= Action item =
Every line of the data below should be retyped exactly.

[Entries taken from a collection]
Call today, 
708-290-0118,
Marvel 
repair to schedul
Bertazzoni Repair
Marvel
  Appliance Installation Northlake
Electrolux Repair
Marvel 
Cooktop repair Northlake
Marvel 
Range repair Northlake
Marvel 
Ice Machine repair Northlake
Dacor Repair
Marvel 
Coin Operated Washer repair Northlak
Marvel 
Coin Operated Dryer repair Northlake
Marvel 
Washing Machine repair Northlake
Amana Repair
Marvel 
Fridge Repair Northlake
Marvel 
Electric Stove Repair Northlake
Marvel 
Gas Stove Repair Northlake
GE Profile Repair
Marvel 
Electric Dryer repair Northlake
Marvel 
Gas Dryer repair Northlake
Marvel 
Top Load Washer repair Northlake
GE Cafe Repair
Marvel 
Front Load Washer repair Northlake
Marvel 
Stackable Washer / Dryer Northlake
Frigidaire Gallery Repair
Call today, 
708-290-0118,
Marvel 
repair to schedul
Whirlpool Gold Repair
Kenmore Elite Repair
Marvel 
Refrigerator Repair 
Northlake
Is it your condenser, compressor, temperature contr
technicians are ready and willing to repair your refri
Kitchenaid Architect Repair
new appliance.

= Problem solution =
Call today, 
708-290-0118,
Marvel 
repair to schedul
Bertazzoni Repair
Marvel
  Appliance Installation Northlake
Electrolux Repair
Marvel 
Cooktop repair Northlake
Marvel 
Range repair Northlake
Marvel 
Ice Machine repair Northlake
Dacor Repair
Marvel 
Coin Operated Washer repair Northlak
Marvel 
Coin Operated Dryer repair Northlake
Marvel 
Washing Machine repair Northlake
Amana Repair
Marvel 
Fridge Repair Northlake
Marvel 
Electric Stove Repair Northlake
Marvel 
Gas Stove Repair Northlake
GE Profile Repair
Marvel 
Electric Dryer repair Northlake
Marvel 
Gas Dryer repair Northlake
Marvel 
Top Load Washer repair Northlake
GE Cafe Repair
Marvel 
Front Load Washer repair Northlake
Marvel 
Stackable Washer / Dryer Northlake
Frigidaire Gallery Repair
Call today, 
708-290-0118,
Marvel 
repair to schedul
Whirlpool Gold Repair
Kenmore Elite Repair
Marvel 
Refrigerator Repair 
Northlake
Is it your condenser, compressor, temperature contr
technicians are ready and willing to repair your refri
Kitchenaid Architect Repair
new appliance.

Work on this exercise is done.